Ce qui se passe autour

C'est donc avec des textes d'une grande profondeur que Malavoy écrit et décrit la vie telle qu'il la voit, le tout avec une écoute particulière du monde qui l'entoure. «Ce qui jaillissait, c'est quelque chose de plus sensible par rapport à ce qui se passe autour de moi. Cette fois, il y a plusieurs textes qui sont à l'écoute du siècle», dit-il en pensant notamment à Un siècle comme les autres, la chanson qui ouvre l'album, et à Une vie nouvelle qui raconte l'histoire d'un homme qui voit défiler devant lui les manchettes des journaux.

Des images fortes qui tiennent plutôt d'une ouverture sur le monde que de l'engagement. «C'est pas parce que j'ai du mal à me mouiller politiquement.
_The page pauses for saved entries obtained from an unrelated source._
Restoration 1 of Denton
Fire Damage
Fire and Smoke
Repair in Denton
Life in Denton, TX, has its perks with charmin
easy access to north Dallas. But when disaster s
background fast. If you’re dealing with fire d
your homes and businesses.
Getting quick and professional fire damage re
Ça, je le fais tout le temps, mais ça n'a pas encore touché de manière directe le propos poétique», ajoute celui qui a collaboré sur cet album avec Amylie de même que le musicien Alexis Martin qui signe ici sa première réalisation.
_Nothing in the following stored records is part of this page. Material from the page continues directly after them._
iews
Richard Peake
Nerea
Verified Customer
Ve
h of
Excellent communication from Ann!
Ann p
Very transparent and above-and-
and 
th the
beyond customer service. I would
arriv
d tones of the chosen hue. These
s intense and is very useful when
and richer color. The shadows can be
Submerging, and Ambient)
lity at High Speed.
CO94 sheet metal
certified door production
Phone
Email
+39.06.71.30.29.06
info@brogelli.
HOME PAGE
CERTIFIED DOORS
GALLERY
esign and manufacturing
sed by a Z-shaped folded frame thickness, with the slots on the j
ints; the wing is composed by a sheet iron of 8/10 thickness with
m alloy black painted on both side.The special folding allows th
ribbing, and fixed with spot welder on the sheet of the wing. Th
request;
La chanson, un fil conducteur

Chose certaine, au coeur de tous les chapeaux qu'il porte, la chanson reste. En fait, elle est devenue une sorte de fil conducteur, un incontournable représentatif de ce qu'il est comme créateur. «Je souhaite donc que les gens tendent l'oreille, qu'il suive ce fil-là parce que la chanson est là pour rester dans ma vie.»

Et quand on baigne autant dans la culture, la littérature, la musique et même la politique, est-ce que la critique est plus dure envers lui ?

«Certainement, mais ce qui me fait le plus plaisir c'est quand on juge l'album comme un parcours de créateur et qu'on ne mêle pas ça à mes autres chapeaux parce que dans mon esprit, tout ça est très séparé. J'ai le goût d'étonner dans ce que je fais. Étonner, c'est dans mon intention et je l'assume totalement!»